DEFAULT_PAGINATION_CLASS = 'path.to.PageNumberPaginationWithoutCount'
This approach is used in the example in the pagination docs.
Edit: from the comments below it sounds like this might not be enough to prevent the slow sql query, so you might need to override paginate_queryset as well.
If you are ok without count, next and previous links, Following custom class can be used.
import sys
from collections import OrderedDict
from django.core.paginator import Paginator
from django.utils.functional import cached_property
from rest_framework.pagination import PageNumberPagination
from rest_framework.response import Response
class CustomPaginatorClass(Paginator):
@cached_property
def count(self):
return sys.maxsize
# To Avoid large table count query, We can use this paginator class
class LargeTablePagination(PageNumberPagination):
django_paginator_class = CustomPaginatorClass
def get_paginated_response(self, data):
return Response(OrderedDict([
('page', self.page.number),
('results', data)
]))
This is an example of a paginator that keeps the next/previous links working.

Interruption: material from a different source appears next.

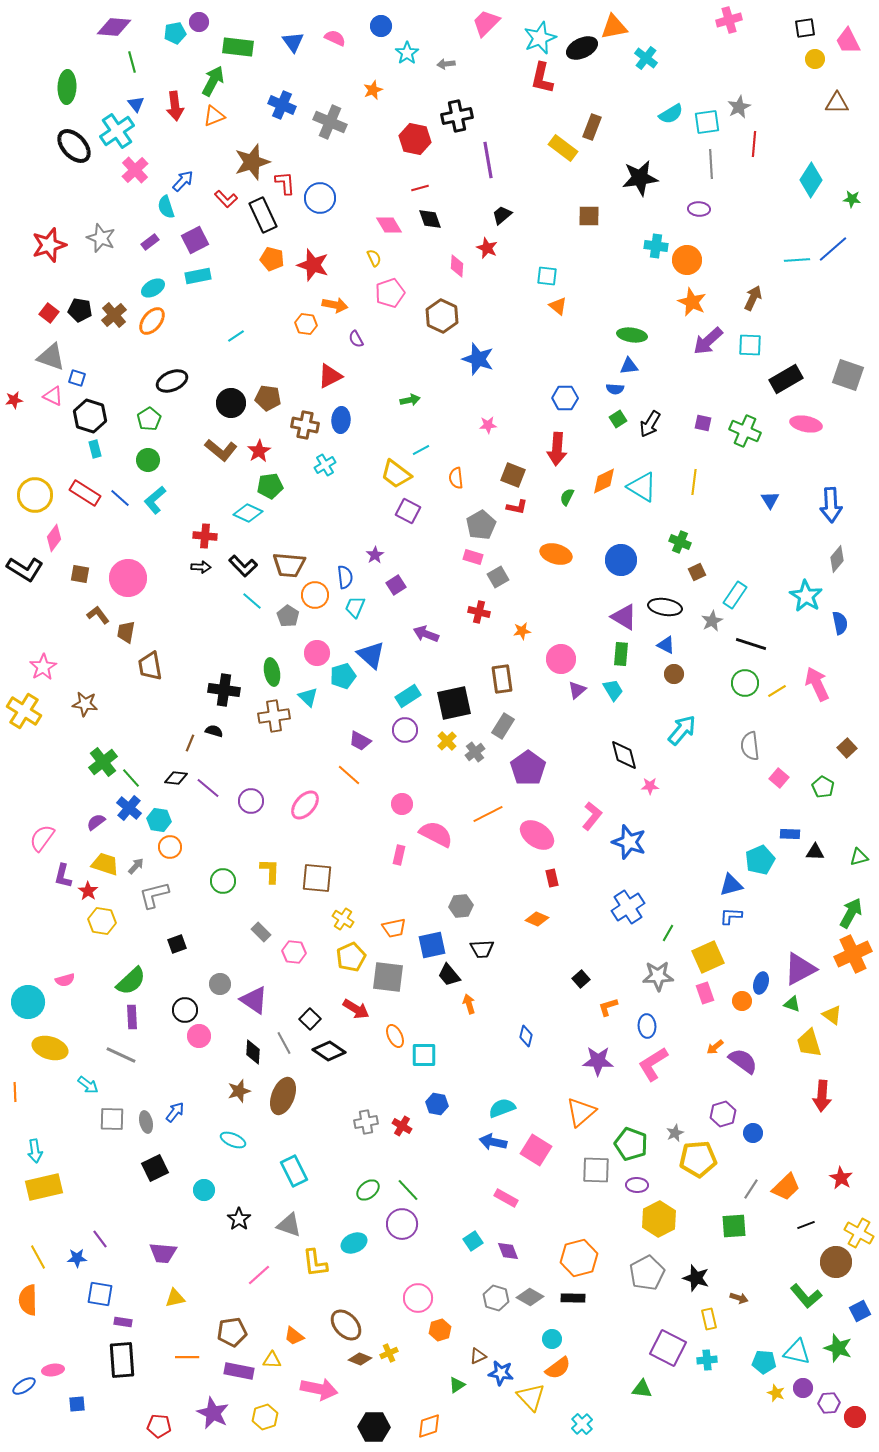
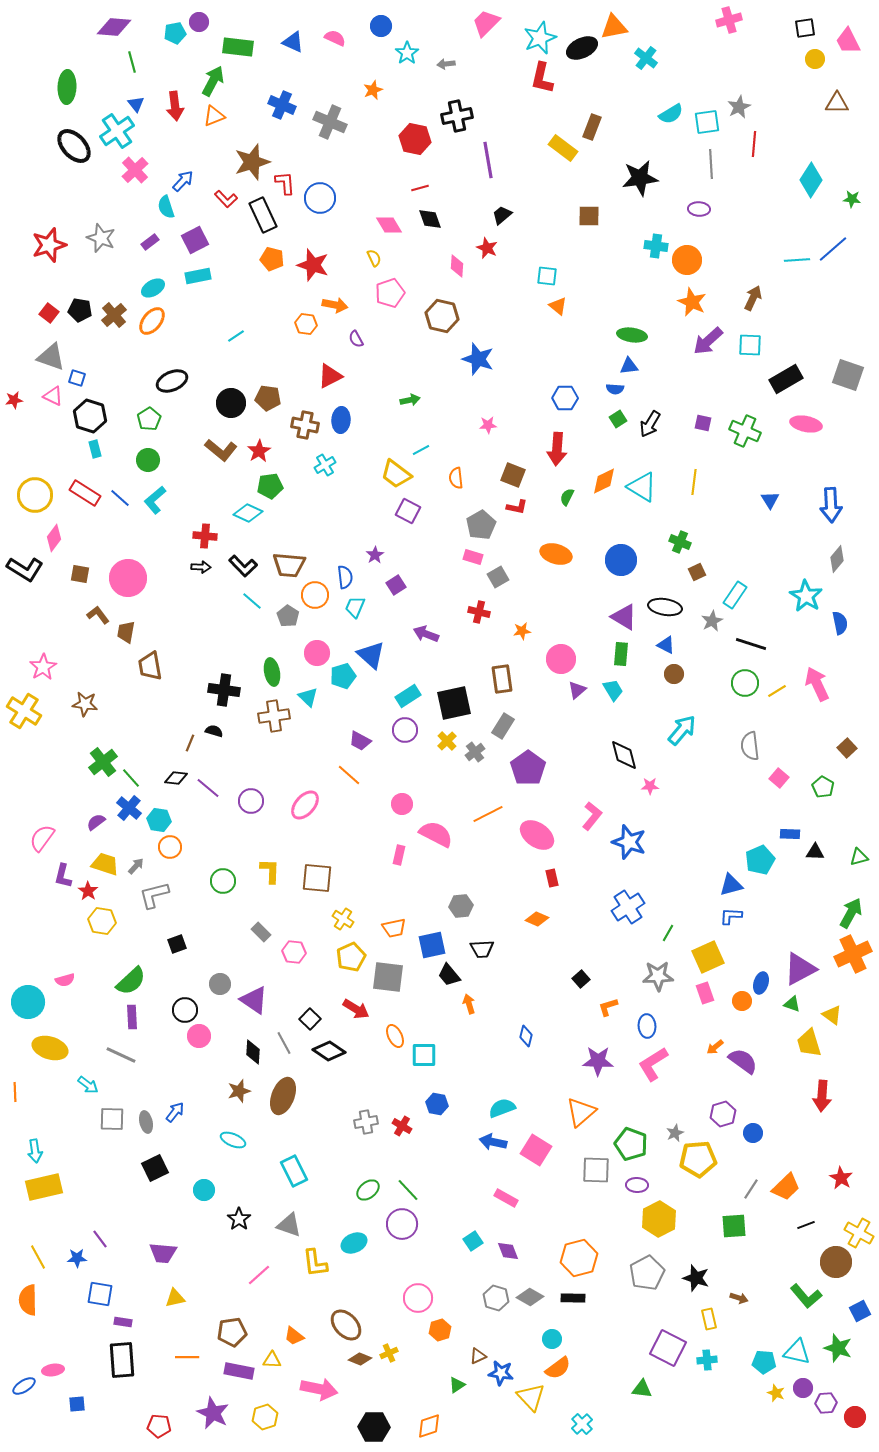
blue triangle at (293, 42): rotated 30 degrees counterclockwise
brown hexagon at (442, 316): rotated 12 degrees counterclockwise
purple hexagon at (829, 1403): moved 3 px left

It fetches an extra row at the end to check whether there is another page:
class NoCountPagination(LimitOffsetPagination):
def get_paginated_response(self, data):
return Response(
{
"next": self.get_next_link(),
"previous": self.get_previous_link(),
"results": data,
}
)
def paginate_queryset(self, queryset, request, view=None):
self.offset = self.get_offset(request)
self.limit = self.get_limit(request)
# Get one extra element to check if there is a "next" page
q = list(queryset[self.offset : self.offset + self.limit + 1])
self.count = self.offset + len(q) if len(q) else self.offset - 1
if len(q) > self.limit:
q.pop()
self.request = request
if self.count > self.offset + self.limit and self.template is not None:
self.display_page_controls = True
return q
def get_paginated_response_schema(self, schema):
ret = super().get_paginated_response_schema(schema)

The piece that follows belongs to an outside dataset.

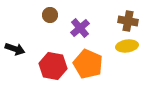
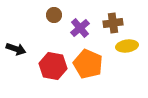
brown circle: moved 4 px right
brown cross: moved 15 px left, 2 px down; rotated 18 degrees counterclockwise
black arrow: moved 1 px right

del ret["properties"]["count"]
return ret
The other answers either didn't work for me or were still performing the extra COUNT(*) query.
This will get rid of all pagination, the count query, and will just return the JSON response:
from rest_framework.pagination import PageNumberPagination
class NoCountPagination(PageNumberPagination):
page_size = None
def get_paginated_response(self, data):
return Response({
'results', data
})
To use it:
from rest_framework import viewsets
from .models import MyModel
from .serializers import MySerializer
class CustomApiViewSet(viewsets.ReadOnlyModelViewSet):
"""
Simple viewset for viewing MyModels (as a list, or individually).
"""
queryset = MyModel.objects.all()
serializer_class = MySerializer
pagination_class = NoCountPagination
Beware, this will return all rows from your queryset. In almost all cases, I think it's probably better to just use PageNumberPagination as-is or maybe use @Florian's solution above to speed it up a bit.
Adding to getup8's response, I was able to get it working where it doesn't return the count but also doesn't return all of the rows (assuming you have PAGE_SIZE set to a reasonable number in your site's REST_FRAMEWORK settings).
from rest_framework.pagination import LimitOffsetPagination
class NoCountPaginator(LimitOffsetPagination):
def get_count(self, queryset):
return 99999999
def get_paginated_response(self, data):
return Response(OrderedDict([
('results', data)
]))
And to use it:
from rest_framework import viewsets
from .models import MyModel
from .serializers import MySerializer
class CustomApiViewSet(viewsets.ReadOnlyModelViewSet):
queryset = MyModel.objects.all()
serializer_class = MySerializer
pagination_class = NoCountPaginator
I had PAGE_SIZE set to 25, so the API always returns only the top 25 rows and it no longer runs the count query.